課題 A:
パッシブハウスについての文章の一部をそのまま書き写せ。「また、パッシブハウスの認定を受けるためには」を含む語句から始め、「維系の材料を使用しています。」の後で止めること。
課題 B:
パッシブハウスについての文章を、示されている最後の文の後から続けて書け。

検討用の文章:
パッシブハウスの特徴
建築舎は日本で初めて「ドイツパッシブ研究所」の認定を取得しました。パッシブハウスは2011年までにはEUの住宅スタンダードとなると言われ、近年ではアメリカや韓国にまで普及の運動が広がっています。この構造は換気風量の温度調節だけで空調が可能であり、アクティブな冷暖房器具が不要であるという意味合いから“パッシブ”の名が付けられました。 欧州に住む人々にとって通常の暖房器具とされるセントラルヒーティングが不要であることから“無暖房住宅”と呼ばれることもありますが、換気装置に冷暖房器具が付随しているのは紛れもない事実ですからパッシブハウスを間違っても無暖房・無冷房住宅と呼んではいけません。
また、パッシブハウスの認定を受けるためには
■住宅の性能として年間冷暖房負荷がそれぞれ15kwh/㎡以下
■家電を含めた暖房・給湯・換気・照明に要する一次エネルギーが120kwh/㎡以下
■気密性能として50パスカルの加圧時の漏気回数が0.6回以下
といった厳しい条件が課せられます。
壁の厚みは30cm、うち断熱材の厚みは24cmで石油を原料とした高性能の断熱材を使用すれば、断熱材の厚みはもっと減らすことが可能ですが、石油に依存しないための省エネ住宅を目指すため、木質繊維系の材料を使用しています。

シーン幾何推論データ
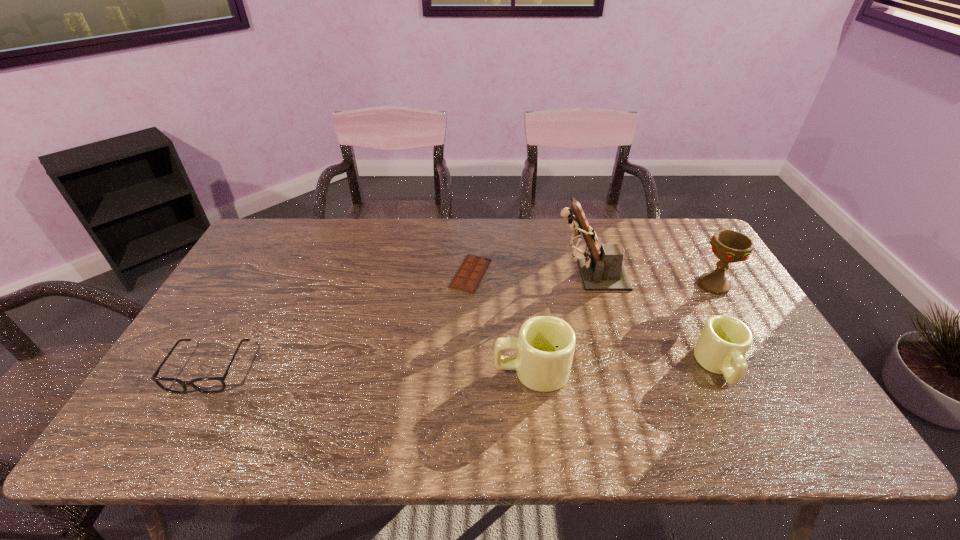
With all mugs evenly spaced, where should an extra mug be placed on the left to continue the pattern? Please point out a vacant space. Please provide its 2D coordinates. Your answer should be formatted as a tuple, i.e. [(x, y)], where the tuple contains the x and y coordinates of a point satisfying the conditions above.

[(340, 376)]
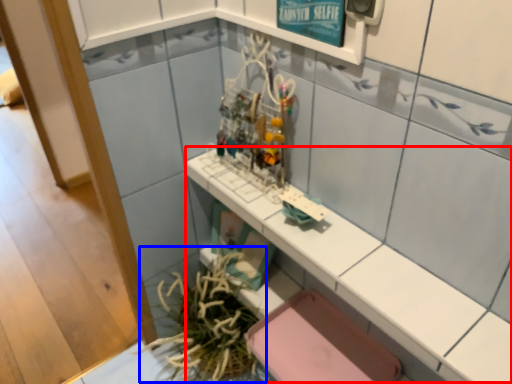
Question: Among these objects, which one is farthest to the camera, counter top (highlighted by a red box) or plant (highlighted by a blue box)?

Choices:
 (A) counter top
 (B) plant

Answer: (B)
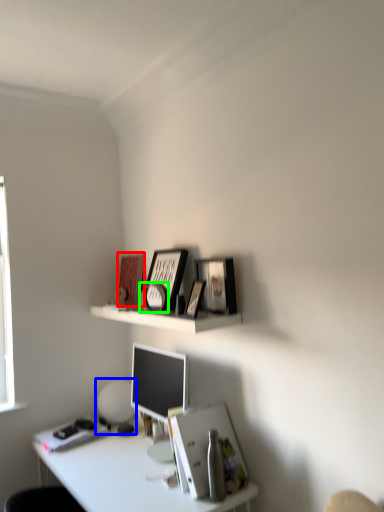
Question: Which is nearer to the book cover (highlighted by a red box)? table lamp (highlighted by a blue box) or picture frame (highlighted by a green box).

Choices:
 (A) table lamp
 (B) picture frame

Answer: (B)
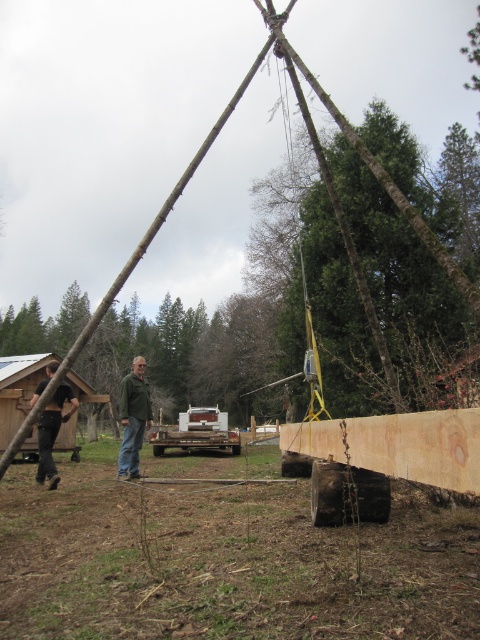
Is brown wood tree at center bigger than black leather pants at lower left?

Yes.

In order to click on brown wood tree at center in this screenshot , I will do `click(192, 355)`.

Is point (242, 385) positioned in front of point (127, 410)?

No, it is behind (127, 410).

Can you confirm if brown wood tree at center is smaller than green matte jacket at center?

Incorrect, brown wood tree at center is not smaller in size than green matte jacket at center.

Is point (62, 339) closer to viewer compared to point (139, 451)?

That is False.

What are the coordinates of `brown wood tree at center` in the screenshot? It's located at (192, 355).

Does point (139, 422) come behind point (62, 380)?

Yes, point (139, 422) is behind point (62, 380).

Is green matte jacket at center closer to the viewer compared to black leather pants at lower left?

No, green matte jacket at center is further to the viewer.

Locate an element on the screen. green matte jacket at center is located at coordinates (132, 419).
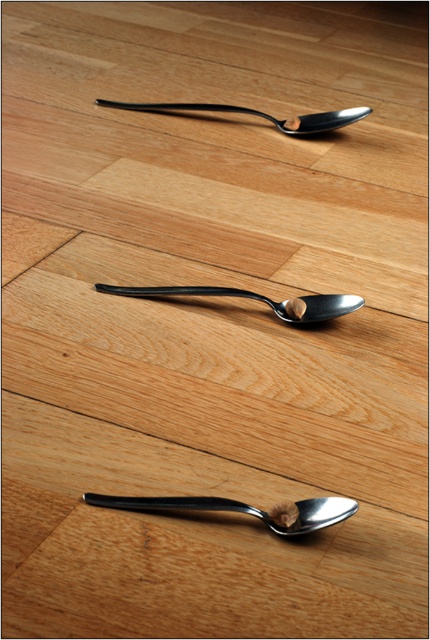
Question: From the image, what is the correct spatial relationship of polished metal spoon at center in relation to satin black spoon at center?

Choices:
 (A) left
 (B) right

Answer: (A)

Question: Estimate the real-world distances between objects in this image. Which object is closer to the polished metal spoon at center?

Choices:
 (A) polished metal spoon at upper center
 (B) satin black spoon at center

Answer: (B)

Question: Is satin black spoon at center positioned before polished metal spoon at upper center?

Choices:
 (A) no
 (B) yes

Answer: (B)

Question: Among these objects, which one is nearest to the camera?

Choices:
 (A) satin black spoon at center
 (B) polished metal spoon at upper center

Answer: (A)

Question: Observing the image, what is the correct spatial positioning of satin black spoon at center in reference to polished metal spoon at upper center?

Choices:
 (A) right
 (B) left

Answer: (A)

Question: Which object is farther from the camera taking this photo?

Choices:
 (A) polished metal spoon at upper center
 (B) satin black spoon at center
 (C) polished metal spoon at center

Answer: (A)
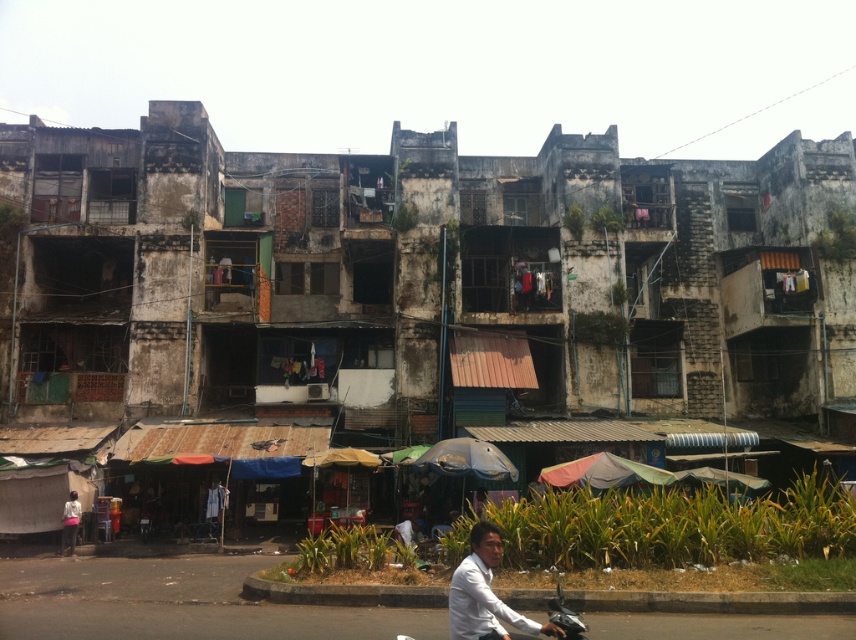
Question: Is rusty metal hut at lower center above white matte shirt at lower center?

Choices:
 (A) no
 (B) yes

Answer: (B)

Question: Among these points, which one is farthest from the camera?

Choices:
 (A) (482, 582)
 (B) (381, 205)
 (C) (70, 513)

Answer: (B)

Question: Is white matte shirt at lower center above metallic silver motorcycle at lower center?

Choices:
 (A) no
 (B) yes

Answer: (B)

Question: Is metallic silver motorcycle at lower center positioned at the back of white matte shirt at lower left?

Choices:
 (A) yes
 (B) no

Answer: (B)

Question: Estimate the real-world distances between objects in this image. Which object is farther from the white matte shirt at lower left?

Choices:
 (A) metallic silver motorcycle at lower center
 (B) rusty metal hut at lower center
 (C) white matte shirt at lower center

Answer: (A)

Question: Which of the following is the farthest from the observer?

Choices:
 (A) rusty metal hut at lower center
 (B) metallic silver motorcycle at lower center
 (C) white matte shirt at lower center
 (D) white matte shirt at lower left

Answer: (A)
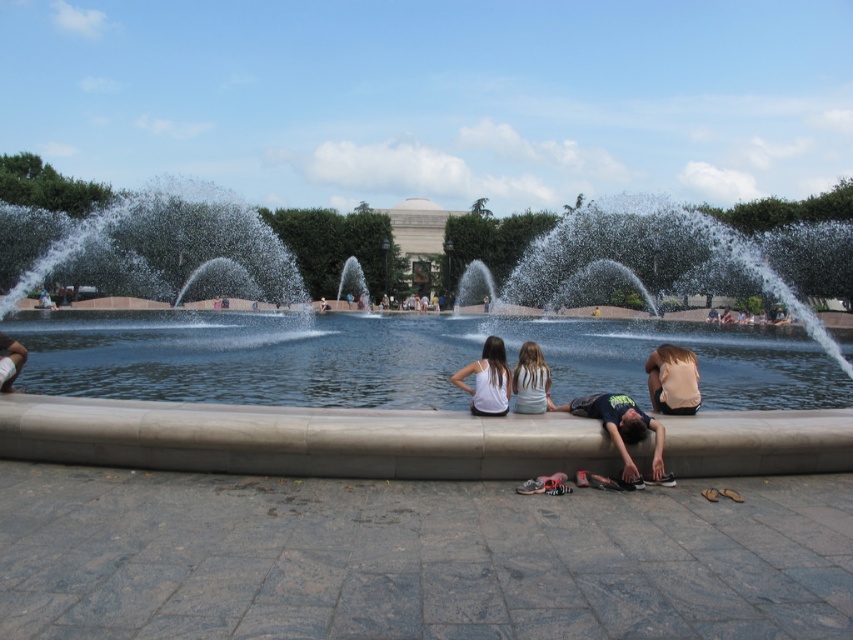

最終回答 A:
また、パッシブハウスの認定を受けるためには
■住宅の性能として年間冷暖房負荷がそれぞれ15kwh/㎡以下
■家電を含めた暖房・給湯・換気・照明に要する一次エネルギーが120kwh/㎡以下
■気密性能として50パスカルの加圧時の漏気回数が0.6回以下
といった厳しい条件が課せられます。
壁の厚みは30cm、うち断熱材の厚みは24cmで石油を原料とした高性能の断熱材を使用すれば、断熱材の厚みはもっと減らすことが可能ですが、石油に依存しないための省エネ住宅を目指すため、木質繊維系の材料を使用しています。

最終回答 B:
30cmの壁厚には外壁の通気層・室内側の石膏ボードと気密シートの間に設備配管用スペースが設けられ、気密法にはスマートベーパーバリアと呼ばれる気密シートを採用。このシートは夏場に外部から侵入してくる湿気を室内側に逃す特性を持ちます。(夏場に室内を冷房+除湿している際に外部から侵入する水蒸気が気密シートの外側で結露するのを防ぐため) 基礎は逆ベタ基礎+外断熱を採用。これはパッシブハウス級の断熱性能では1階床下の温度が外気温に近づき、相対湿度が上がりカビ発生等の害を及ぼすことが懸念されるため、床下を一切排除した逆ベタ基礎となりました。
基礎部分の断熱はアメリカで開発されたシロアリを寄せ付けない発泡系断熱材を採用。 機械換気システムにはドイツ スティーベル社製を採用。顕熱交換率90%以上を誇る機種で、国内メーカーの顕熱交換率が50~70%であるのに対して、その性能の差は比べものになりません。この換気システムはバイパス機能を搭載し、熱交換による初夏のオーバーヒートを防ぎ、冷房運転開始を遅らせます。